The player can teleport objects and monsters on no-teleport
levels, a strange quirk which I think has become entranched as
a feature. When swallowed or engulfed, teleporting the monster
from inside ends up teleporting the character along with that
monster. Some players have been exploting this on Plane of Air
to avoid facing elementals and dragons and whatnot by repeatedly
teleporting any vortex that engulfs them until they land somewhere
in the vicinity of the portal leading to Plane of Fire.
This patch divides the Plane of Air into three zones that
teleportation can't cross. You'll arrive in the left-hand 30% of
the level, as before, but no longer at a specific spot. The exit
portal is in the right-hand 30% as before (although it used to
have more range, perhaps 40%). Teleporting within the left 30%
always arrives in that same area; within the central 40% always
remains within that same area; and teleporting within the right
30% always sticks in that area. So it's still possible to get
around quite a bit via multiple teleports, but you'll need to walk
at least across the two unmarked boundaries to actually traverse
the whole level.
A moderately long description for a very short patch....
Duuuh. Of course adding objects already changed the editlevel.
Anyway, here's the fix I was working on. It only matters in a very obscure
situation. (Also, the quest leader still speaks no matter what he's
polymorphed into.)
Incorporate a slightly cleaned up version of <Someone>'s patch to enable a
"pettype:none" startup option that allows one to start the game without a pet.
If you get interrupted while reading a spellbook and then
the book gets destroyed or you change levels, the object pointer
remembered for the book will be invalid and could accidentally
match one subsequently allocated to some other book. That would
result in "you continue your efforts to memorize the spell" when
starting to read that other book; it would also end up bypassing
the reading difficulty check and reuse the old book's delay counter.

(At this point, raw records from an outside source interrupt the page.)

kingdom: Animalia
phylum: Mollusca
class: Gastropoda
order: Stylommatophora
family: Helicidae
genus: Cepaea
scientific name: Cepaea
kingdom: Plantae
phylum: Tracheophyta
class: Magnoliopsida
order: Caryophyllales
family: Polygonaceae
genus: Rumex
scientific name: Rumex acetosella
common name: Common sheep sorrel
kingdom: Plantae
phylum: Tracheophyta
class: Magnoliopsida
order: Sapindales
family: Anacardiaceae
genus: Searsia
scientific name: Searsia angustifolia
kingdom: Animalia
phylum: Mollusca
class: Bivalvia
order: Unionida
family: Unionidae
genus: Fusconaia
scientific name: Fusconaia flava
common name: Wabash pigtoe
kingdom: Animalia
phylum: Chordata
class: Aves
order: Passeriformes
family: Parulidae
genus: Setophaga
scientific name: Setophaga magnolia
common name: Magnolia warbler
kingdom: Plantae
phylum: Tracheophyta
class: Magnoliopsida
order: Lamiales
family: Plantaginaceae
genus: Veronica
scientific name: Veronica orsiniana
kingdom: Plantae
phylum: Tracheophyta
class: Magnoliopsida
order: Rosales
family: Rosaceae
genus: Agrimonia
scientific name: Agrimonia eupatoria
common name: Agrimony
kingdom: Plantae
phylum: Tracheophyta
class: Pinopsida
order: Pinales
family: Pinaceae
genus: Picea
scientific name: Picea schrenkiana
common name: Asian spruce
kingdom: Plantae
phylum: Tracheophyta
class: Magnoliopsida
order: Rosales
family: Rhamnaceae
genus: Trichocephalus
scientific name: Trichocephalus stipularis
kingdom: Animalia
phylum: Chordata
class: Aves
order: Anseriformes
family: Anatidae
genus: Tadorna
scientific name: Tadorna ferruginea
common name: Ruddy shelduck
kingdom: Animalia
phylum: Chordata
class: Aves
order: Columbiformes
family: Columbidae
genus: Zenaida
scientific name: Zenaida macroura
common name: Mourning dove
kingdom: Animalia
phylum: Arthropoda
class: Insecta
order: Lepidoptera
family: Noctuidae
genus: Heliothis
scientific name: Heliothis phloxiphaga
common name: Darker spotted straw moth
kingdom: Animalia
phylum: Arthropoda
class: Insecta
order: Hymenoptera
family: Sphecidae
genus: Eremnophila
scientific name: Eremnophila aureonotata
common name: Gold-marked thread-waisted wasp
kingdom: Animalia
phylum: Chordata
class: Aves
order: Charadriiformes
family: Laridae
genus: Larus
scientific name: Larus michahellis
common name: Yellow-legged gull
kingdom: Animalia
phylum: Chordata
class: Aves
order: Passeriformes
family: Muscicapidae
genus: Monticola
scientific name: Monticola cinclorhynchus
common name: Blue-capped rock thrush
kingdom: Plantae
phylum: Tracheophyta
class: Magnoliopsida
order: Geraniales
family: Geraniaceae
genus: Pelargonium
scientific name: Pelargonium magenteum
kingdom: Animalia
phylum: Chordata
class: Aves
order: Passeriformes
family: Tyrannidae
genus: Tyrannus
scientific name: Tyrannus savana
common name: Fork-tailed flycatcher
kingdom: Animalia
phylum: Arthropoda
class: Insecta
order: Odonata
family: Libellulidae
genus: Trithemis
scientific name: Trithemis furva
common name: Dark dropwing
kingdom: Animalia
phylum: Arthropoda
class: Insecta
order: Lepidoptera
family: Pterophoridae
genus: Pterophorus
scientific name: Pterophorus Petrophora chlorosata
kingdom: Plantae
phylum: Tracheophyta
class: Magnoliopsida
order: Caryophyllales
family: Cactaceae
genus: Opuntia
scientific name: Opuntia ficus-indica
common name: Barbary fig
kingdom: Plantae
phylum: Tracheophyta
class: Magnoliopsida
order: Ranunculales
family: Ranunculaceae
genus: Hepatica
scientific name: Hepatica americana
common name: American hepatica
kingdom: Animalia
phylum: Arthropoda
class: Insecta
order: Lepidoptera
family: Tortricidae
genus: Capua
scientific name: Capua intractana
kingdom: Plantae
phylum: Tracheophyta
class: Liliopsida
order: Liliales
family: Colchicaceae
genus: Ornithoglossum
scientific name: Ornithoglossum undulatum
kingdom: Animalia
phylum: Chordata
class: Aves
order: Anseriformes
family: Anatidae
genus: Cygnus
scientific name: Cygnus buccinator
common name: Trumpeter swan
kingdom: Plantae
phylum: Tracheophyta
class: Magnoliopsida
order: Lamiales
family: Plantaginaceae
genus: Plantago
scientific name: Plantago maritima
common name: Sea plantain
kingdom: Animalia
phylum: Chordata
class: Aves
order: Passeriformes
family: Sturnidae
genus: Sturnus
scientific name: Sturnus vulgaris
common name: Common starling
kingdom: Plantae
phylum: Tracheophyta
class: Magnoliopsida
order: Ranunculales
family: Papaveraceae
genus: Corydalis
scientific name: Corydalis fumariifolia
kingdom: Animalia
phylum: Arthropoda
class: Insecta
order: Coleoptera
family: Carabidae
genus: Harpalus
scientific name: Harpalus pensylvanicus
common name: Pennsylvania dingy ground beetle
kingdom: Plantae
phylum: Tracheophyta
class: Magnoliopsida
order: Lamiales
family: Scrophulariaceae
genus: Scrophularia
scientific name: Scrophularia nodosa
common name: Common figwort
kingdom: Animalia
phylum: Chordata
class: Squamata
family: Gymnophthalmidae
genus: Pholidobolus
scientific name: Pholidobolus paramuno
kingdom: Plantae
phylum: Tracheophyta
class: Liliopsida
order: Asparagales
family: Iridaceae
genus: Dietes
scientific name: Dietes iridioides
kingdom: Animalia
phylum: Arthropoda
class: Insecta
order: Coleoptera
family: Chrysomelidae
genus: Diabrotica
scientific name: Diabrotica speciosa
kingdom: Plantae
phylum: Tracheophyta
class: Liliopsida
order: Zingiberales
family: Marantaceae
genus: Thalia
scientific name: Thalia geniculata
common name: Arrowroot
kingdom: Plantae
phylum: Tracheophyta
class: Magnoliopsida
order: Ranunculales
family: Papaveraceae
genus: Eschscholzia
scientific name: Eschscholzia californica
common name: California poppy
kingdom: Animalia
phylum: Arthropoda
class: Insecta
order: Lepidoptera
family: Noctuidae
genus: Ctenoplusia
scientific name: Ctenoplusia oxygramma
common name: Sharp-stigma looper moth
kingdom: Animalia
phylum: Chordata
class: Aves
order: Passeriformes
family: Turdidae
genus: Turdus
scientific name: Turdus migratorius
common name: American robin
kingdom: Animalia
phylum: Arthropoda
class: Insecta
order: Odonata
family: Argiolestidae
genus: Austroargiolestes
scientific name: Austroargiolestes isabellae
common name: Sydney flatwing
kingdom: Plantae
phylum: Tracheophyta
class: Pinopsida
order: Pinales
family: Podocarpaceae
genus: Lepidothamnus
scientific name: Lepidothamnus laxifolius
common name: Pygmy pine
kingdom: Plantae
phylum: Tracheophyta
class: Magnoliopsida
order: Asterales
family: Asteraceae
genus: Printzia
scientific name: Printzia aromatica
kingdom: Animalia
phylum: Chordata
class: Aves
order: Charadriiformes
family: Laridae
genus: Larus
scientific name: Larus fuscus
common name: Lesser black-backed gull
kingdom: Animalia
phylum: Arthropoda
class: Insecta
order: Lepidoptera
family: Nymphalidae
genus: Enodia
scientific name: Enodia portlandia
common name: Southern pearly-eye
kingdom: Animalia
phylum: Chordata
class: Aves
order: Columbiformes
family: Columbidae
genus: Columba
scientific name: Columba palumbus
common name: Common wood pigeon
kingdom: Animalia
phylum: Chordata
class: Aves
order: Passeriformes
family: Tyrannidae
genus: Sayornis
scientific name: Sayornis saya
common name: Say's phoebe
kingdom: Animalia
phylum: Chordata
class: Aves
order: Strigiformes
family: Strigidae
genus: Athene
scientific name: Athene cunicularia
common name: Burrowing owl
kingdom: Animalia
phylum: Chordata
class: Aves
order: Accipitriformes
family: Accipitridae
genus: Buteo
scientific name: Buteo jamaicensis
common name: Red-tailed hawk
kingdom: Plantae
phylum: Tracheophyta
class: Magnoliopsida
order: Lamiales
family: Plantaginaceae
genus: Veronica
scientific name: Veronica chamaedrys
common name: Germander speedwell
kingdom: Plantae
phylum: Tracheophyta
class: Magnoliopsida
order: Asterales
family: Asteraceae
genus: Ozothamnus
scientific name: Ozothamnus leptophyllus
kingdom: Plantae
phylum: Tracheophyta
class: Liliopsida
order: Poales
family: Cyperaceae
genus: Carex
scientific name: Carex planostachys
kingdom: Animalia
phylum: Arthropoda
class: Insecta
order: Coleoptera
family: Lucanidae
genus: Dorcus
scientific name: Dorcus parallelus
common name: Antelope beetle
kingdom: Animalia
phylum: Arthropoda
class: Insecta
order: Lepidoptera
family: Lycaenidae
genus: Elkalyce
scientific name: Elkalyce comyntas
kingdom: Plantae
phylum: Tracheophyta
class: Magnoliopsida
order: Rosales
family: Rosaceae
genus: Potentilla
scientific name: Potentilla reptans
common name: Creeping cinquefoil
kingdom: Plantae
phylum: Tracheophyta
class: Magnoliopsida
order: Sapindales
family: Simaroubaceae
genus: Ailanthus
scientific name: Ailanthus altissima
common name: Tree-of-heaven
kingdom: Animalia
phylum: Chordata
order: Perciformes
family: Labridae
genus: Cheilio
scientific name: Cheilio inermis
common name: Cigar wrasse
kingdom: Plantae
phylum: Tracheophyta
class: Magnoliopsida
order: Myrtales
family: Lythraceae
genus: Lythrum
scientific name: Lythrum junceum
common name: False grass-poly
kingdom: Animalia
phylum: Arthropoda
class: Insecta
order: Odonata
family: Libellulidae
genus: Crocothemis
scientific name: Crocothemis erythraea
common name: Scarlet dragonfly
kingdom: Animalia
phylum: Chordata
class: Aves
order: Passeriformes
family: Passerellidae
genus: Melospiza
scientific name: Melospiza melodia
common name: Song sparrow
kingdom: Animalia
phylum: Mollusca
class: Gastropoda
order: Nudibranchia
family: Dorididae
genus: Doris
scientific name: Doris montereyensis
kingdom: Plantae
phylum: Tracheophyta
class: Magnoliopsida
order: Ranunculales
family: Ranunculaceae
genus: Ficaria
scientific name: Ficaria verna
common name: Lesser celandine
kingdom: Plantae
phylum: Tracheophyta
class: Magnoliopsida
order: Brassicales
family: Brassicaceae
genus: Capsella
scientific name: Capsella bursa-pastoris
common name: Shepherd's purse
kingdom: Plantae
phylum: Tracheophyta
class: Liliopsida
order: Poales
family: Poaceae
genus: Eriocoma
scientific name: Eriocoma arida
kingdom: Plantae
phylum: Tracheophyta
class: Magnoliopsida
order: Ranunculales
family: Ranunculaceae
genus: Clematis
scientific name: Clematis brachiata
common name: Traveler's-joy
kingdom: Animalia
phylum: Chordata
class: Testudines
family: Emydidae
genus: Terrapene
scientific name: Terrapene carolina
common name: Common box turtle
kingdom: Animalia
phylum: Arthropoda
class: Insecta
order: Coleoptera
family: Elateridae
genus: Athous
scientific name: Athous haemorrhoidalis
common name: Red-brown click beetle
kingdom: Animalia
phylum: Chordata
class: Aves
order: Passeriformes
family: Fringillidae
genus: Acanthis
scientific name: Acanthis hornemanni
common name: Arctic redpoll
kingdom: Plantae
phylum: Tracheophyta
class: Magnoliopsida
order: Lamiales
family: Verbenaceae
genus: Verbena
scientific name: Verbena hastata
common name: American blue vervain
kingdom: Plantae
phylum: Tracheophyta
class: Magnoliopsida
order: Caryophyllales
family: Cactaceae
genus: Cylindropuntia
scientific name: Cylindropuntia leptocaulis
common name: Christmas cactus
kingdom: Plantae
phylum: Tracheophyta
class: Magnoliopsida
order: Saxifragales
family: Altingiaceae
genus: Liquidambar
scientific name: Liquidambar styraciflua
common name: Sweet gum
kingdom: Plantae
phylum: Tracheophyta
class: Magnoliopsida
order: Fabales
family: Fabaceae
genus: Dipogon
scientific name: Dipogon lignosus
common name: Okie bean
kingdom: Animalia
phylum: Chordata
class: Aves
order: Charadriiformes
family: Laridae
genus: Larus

I don't remember who reported this. It was quite some time
ago and I have an abandoned patch dated last March from when I
first started to fix it.
Files patched:
include/extern.h
src/save.c, shk.c, spell.c
This patch, based on code sent to us by <Someone> well over a year ago, addresses
bugs recently resurfaced. Namely, that lava does not generally do anything
to monsters or objects that land in java. Newly renamed minliquid() handles
both water and lava, and new fire_damage() is used similar to water_damage().
Players wielding a lance while riding will "joust" monsters
they attack.
Note that monsters don't get pushed into inaccessable tiles such
as walls, doors, iron bars, water, or lava; they stay at the edge.
Further refinements are possible for these cases.
so that it will not be included in the diff between
the versions.
Also note that the -ko option in effect for that file
causes it to leave the value at whatever is
checked in from now on.
One from <Someone>'s list: there's no particular reason for
the High Priest of Moloch in the temple on the sanctum level in
Gehennom to have his identity concealed when he's detected from
a distance. I also changed the concealment of the Astral Plane
to stop when you're adjacent to the priest, since #chat--among
other things, such as simply entering the temple--provides other
means of identifying which temple it is once you're there.